New York Times confession: “It’s harder than ever to sit down and focus!”


At long last, the Times comes clean: Sometimes, you just have to chuckle when you read the New York Times.

This morning, we get a trend story on the front page. Julie Bosman has a hot scoop: We the people can no longer focus!
BOSMAN (3/5/12): Can you concentrate on Flaubert when Facebook is only a swipe away, or give your true devotion to Mr. Darcy while Twitter beckons?

People who read e-books on tablets like the iPad are realizing that while a book in print or on a black-and-white Kindle is straightforward and immersive, a tablet offers a menu of distractions that can fragment the reading experience, or stop it in its tracks.

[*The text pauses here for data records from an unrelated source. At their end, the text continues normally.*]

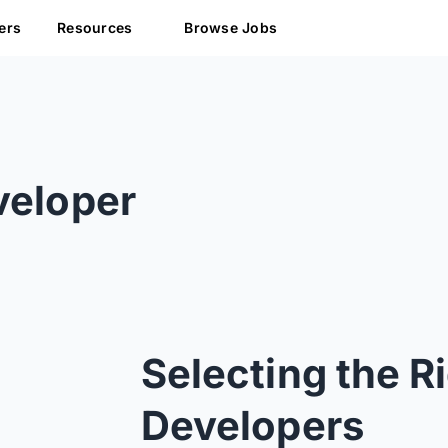
ers
Resources
Browse Jobs
s
veloper
Selecting the R
Developers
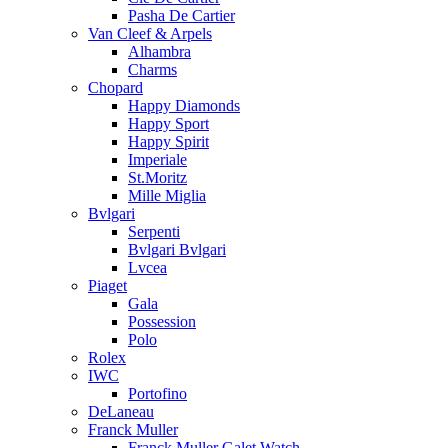
Pasha De Cartier
Van Cleef & Arpels
Alhambra
Charms
Chopard
Happy Diamonds
Happy Sport
Happy Spirit
Imperiale
St.Moritz
Mille Miglia
Bvlgari
Serpenti
Bvlgari Bvlgari
Lvcea
Piaget
Gala
Possession
Polo
Rolex
IWC
Portofino
DeLaneau
Franck Muller
Franck Muller Galet Watch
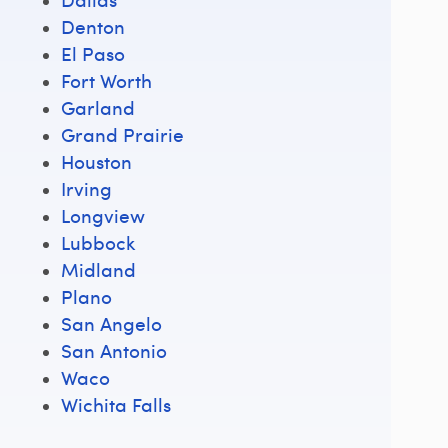
Denton
El Paso
Fort Worth
Garland
Grand Prairie
Houston
Irving
Longview
Lubbock
Midland
Plano
San Angelo
San Antonio
Waco
Wichita Falls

E-mail lurks tantalizingly within reach. Looking up a tricky word or unknown fact in the book is easily accomplished through a quick Google search. And if a book starts to drag, giving up on it to stream a movie over Netflix or scroll through your Twitter feed is only a few taps away.

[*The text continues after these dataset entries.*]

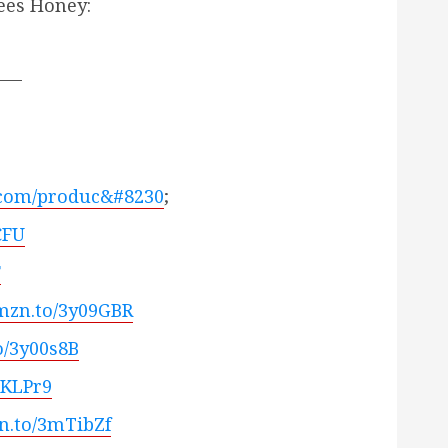
ees Honey:
___
.com/produc&#8230
;
CFU
F
amzn.to/3y09GBR
o/3y00s8B
zKLPr9
zn.to/3mTibZf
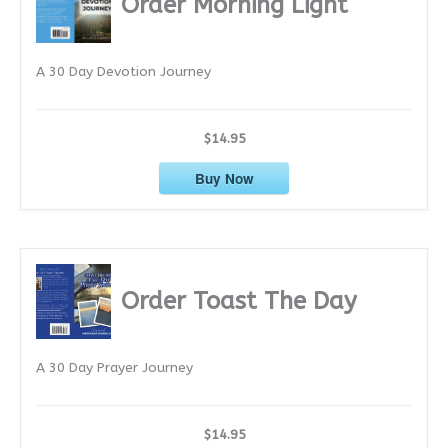
Order Morning Light
v
e
A 30 Day Devotion Journey
s
$14.95
Buy Now
Order Toast The Day
A 30 Day Prayer Journey
$14.95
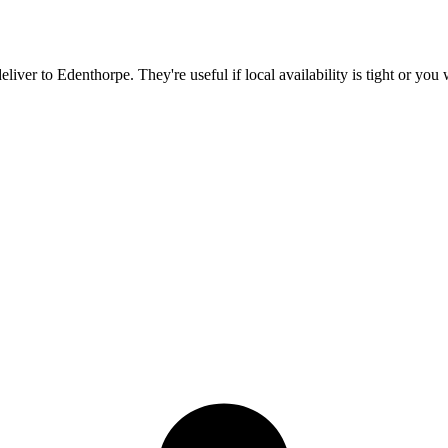
deliver to
Edenthorpe
. They're useful if local availability is tight or yo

That adds up to a reading experience that is more like a 21st-century cacophony than a traditional solitary activity. And some of the millions of consumers who have bought tablets and sampled e-books on apps from Amazon, Apple and Barnes & Noble have come away with a conclusion: It’s harder than ever to sit down and focus on reading.
It’s harder than ever to sit down and focus! As readers of the New York Times, we’ll have to admit that we’ve noticed!

Bosman offers little real evidence in support of her thesis. Because we read the Times every day, we can’t help wondering if this front-page report isn’t really a confession—a confession by this sorry newspaper’s extremely flighty staff.

At the New York Times, reporters can’t focus! They also can’t seem to construct a graphic, a basic point we noticed again last week.

Uh-oh! Last Monday, Jackie Calmes authored a long front-page report about Obama’s treatment of debt and deficits. Inside the paper, her report was accompanied by a large graphic. The graphic purported to show the relative size of four well-known deficit-reduction plans.

If you look at the headlined numbers on the graphic, you get the clear impression that the Bowles-Simpson plan proposed slightly less deficit reduction than President Obama’s plan. Accordingto the headlined numbers, Bowles-Simpson proposed $4 trillion in deficit reduction; Obama's plan proposed $4.3 trillion.

Key point, although you’ll just have to trust us: The visual effect of those headlined numbers was much more striking in the hard-copy Times than in the on-line version of the graphic.

If you go by the headlined numbers, it looks like Obama proposed slightly more deficit reduction than Bowles-Simpson. But good lord! This is what you’re told if you read the tiny small print down below:
NEW YORK TIMES SMALL TINY PRINT (2/27/12): The savings claimed for each plan are not directly comparable since they do not all use the same budget baseline, but make different assumptions about the future of some current policies. Using the same baseline, Bowles-Simpson would save $6.5 trillion to Mr. Obama’s $4.3 trillion.
Good lord. Sometimes you just have to throw up your hands at this newspaper’s sweeping incompetence.

Julie Bosman has finally confessed. These people can no longer focus!

Let’s restate that key point: The headlined numbers were very dominant in the graphic which appeared in the hard-copy Times. They clearly suggested that Obama’s plan proposed more deficit reduction than Bowles-Simpson.

If you bothered to read the small tiny print, you saw that was massively wrong.

Why would anyone construct a graphic that way? Until we read Bosman’s courageous confession, we had no real idea.


  1. The New York Times can't help it. They only hire Ivy League and elite Tier I research university educated, connected young white people these days, like the Parkers and Barbaros.

    These young people, like their longstanding reporters, are innumerate. They have no sense of the world outside their narrow social, class and racial spheres.

    Many of them are also pretty worried about appearing too tough on conservatives or getting on the bad side of the Democratic Party.

    They are little better than the guest bloggers that Huffington Post or the Daily Beast hires, except that they have far more high profile gigs. You see them on TV, on so many popular major websites, filling the screens of the New Republic and Slate.

    They like to hear what each other has to say. They also are pretty attentive to the billionaires. The rest of us they couldn't give a fig about. About time we all came to realize that and adapted accordingly.

  2. Private organizations, even small ones, report this sort of projection better than the government does. A private organizaion would show:

    -- the actual total spending for the prior year,
    -- the projected total spending for the current year, and
    -- the projected total spending under the various proposals.

    Since a 10-year projection is so uncertain, they might show:
    -- shorter term projections.

    Or, they might show:

    -- 3 projections for each alternative, based on 3 different economic forecast possibilities.

    Without this sort of data, there is no way to understand just what, say, "$4 trillion in savings" or "$1.8 trillion in savings" really means.